Things to do
1 > Reproduce the passage on equivariant neural networks from "Designing Equivariant Neural" up to and including "saturation, and luminance.".
2 > Extend the passage on equivariant neural networks for color variation, picking up after its final sentence.

Exercise passage
·····

Designing Equivariant Neural Networks for Perceptual Color Variation

Designing for Equivariance to Perceptual Variation in Images

This post explores the challenge of generalization in neural networks, particularly when faced with out-of-distribution data, such as images with different color properties. It introduces the concept of transformation equivariance as a solution, where a function's output changes in a corresponding way to a change in its input. The article details the development of a neural network that is equivariant to perceptual transformations, specifically changes in hue, saturation, and luminance.

The Challenge of Generalization

Neural networks often struggle to generalize to data that differs from their training distribution. For instance, a network trained on blue digits might fail on green digits. This performance degradation highlights the need for networks that can handle perceptual variations, which are common in real-world applications like robotics and medical imaging.

Transformation Equivariance

A function f is equivariant to transformations g if f(g ⋅ x) = g ⋅ f(x). Equivariant neural networks can leverage this property to generalize performance across transformed instances of data. This approach can lead to better performance with fewer parameters and less training data compared to conventional networks. Previous work has focused on geometric transformations like translations and rotations, while this research focuses on perceptual transformations.

·····

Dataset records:
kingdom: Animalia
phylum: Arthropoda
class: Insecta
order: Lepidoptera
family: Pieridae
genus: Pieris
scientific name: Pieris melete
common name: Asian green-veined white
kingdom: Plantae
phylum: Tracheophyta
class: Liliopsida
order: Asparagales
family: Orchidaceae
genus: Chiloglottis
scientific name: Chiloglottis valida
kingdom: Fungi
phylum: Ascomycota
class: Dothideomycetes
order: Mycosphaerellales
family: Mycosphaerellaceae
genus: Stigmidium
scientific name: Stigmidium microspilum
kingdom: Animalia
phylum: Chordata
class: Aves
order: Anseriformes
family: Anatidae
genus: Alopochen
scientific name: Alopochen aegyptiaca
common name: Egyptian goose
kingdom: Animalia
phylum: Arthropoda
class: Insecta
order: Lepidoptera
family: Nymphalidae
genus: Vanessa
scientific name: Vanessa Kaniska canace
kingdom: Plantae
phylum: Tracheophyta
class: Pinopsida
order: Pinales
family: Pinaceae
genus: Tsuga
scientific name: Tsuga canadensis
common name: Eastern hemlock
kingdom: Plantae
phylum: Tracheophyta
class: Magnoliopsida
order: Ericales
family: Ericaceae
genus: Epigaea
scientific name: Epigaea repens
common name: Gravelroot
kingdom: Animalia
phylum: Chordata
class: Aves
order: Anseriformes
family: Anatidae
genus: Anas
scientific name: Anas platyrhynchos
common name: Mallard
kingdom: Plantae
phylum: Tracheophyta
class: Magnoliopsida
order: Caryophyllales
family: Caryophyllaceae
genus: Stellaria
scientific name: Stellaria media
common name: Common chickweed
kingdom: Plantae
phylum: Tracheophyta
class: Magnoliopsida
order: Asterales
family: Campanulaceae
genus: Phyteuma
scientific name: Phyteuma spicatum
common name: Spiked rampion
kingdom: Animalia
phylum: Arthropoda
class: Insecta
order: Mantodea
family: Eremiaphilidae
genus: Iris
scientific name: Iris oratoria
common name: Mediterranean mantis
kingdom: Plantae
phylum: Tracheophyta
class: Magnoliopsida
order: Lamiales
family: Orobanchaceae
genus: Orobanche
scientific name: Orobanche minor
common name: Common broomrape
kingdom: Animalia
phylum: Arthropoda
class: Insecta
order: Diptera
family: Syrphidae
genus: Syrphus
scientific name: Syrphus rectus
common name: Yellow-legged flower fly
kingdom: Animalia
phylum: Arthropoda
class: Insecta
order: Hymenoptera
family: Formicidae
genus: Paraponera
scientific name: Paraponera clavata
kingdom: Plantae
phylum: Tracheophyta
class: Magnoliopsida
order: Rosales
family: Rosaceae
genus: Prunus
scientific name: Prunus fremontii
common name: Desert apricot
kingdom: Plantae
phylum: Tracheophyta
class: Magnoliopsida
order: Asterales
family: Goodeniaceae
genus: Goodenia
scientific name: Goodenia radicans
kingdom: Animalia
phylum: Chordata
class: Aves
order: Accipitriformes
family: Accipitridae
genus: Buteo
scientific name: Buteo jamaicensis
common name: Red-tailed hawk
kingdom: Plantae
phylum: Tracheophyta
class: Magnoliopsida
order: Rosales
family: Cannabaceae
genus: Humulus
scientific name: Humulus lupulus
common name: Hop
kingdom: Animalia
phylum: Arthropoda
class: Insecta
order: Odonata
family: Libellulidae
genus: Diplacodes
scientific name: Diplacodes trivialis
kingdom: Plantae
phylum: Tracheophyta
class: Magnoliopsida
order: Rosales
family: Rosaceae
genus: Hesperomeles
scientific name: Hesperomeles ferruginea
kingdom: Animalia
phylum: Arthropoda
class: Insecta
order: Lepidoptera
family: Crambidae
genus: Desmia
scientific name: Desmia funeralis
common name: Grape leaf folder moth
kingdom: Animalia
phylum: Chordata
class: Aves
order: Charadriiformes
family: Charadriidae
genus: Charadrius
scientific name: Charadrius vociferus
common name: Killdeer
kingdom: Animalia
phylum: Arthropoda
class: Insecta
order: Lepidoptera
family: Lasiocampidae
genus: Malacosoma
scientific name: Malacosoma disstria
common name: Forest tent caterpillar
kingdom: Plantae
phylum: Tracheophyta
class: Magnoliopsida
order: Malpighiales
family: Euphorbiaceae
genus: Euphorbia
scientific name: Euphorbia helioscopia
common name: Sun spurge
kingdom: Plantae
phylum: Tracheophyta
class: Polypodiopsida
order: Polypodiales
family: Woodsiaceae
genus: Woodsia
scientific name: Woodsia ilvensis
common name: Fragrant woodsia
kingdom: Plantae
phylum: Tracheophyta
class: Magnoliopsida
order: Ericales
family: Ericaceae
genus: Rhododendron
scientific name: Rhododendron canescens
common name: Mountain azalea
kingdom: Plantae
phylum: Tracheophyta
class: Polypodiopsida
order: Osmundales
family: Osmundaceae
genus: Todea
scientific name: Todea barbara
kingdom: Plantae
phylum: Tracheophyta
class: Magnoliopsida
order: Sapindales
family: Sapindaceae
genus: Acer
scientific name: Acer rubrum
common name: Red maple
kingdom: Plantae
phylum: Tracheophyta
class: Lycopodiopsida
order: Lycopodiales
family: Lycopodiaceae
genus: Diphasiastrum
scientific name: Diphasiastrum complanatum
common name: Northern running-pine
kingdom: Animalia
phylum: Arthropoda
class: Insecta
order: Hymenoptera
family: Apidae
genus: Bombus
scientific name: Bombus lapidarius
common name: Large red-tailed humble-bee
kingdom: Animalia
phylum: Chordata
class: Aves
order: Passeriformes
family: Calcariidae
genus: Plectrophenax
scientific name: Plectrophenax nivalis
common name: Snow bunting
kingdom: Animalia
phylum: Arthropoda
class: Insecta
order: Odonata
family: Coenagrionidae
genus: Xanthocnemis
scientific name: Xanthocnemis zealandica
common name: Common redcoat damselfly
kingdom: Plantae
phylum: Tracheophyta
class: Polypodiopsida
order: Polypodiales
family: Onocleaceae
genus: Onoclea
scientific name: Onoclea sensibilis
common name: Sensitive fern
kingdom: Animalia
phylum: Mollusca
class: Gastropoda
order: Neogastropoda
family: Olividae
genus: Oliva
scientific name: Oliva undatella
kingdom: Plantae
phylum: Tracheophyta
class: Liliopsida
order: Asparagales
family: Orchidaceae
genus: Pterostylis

·····

Task-by-task results
1 >
Designing Equivariant Neural Networks for Perceptual Color Variation

Designing for Equivariance to Perceptual Variation in Images

This post explores the challenge of generalization in neural networks, particularly when faced with out-of-distribution data, such as images with different color properties. It introduces the concept of transformation equivariance as a solution, where a function's output changes in a corresponding way to a change in its input. The article details the development of a neural network that is equivariant to perceptual transformations, specifically changes in hue, saturation, and luminance.

2 >
The Hue-Saturation-Luminance (HSL) Color Space

The article explains the HSL color space as an alternative to the common RGB color space. While RGB is visualized as a cube, HSL is often represented as a cylinder. In HSL:

Hue: Defines the base color.
Saturation: Determines the vibrancy or 'washed-out' appearance.
Luminance: Indicates the brightness of the color.

This representation is crucial for understanding and manipulating color transformations.

Color Equivariant Network Design

The research proposes a neural network designed to be equivariant to color transformations by leveraging the geometry of the HSL color space. The hue channel's geometry is analogous to a circle (2D rotations), while saturation and luminance channels can be approximated by a line (1D translations).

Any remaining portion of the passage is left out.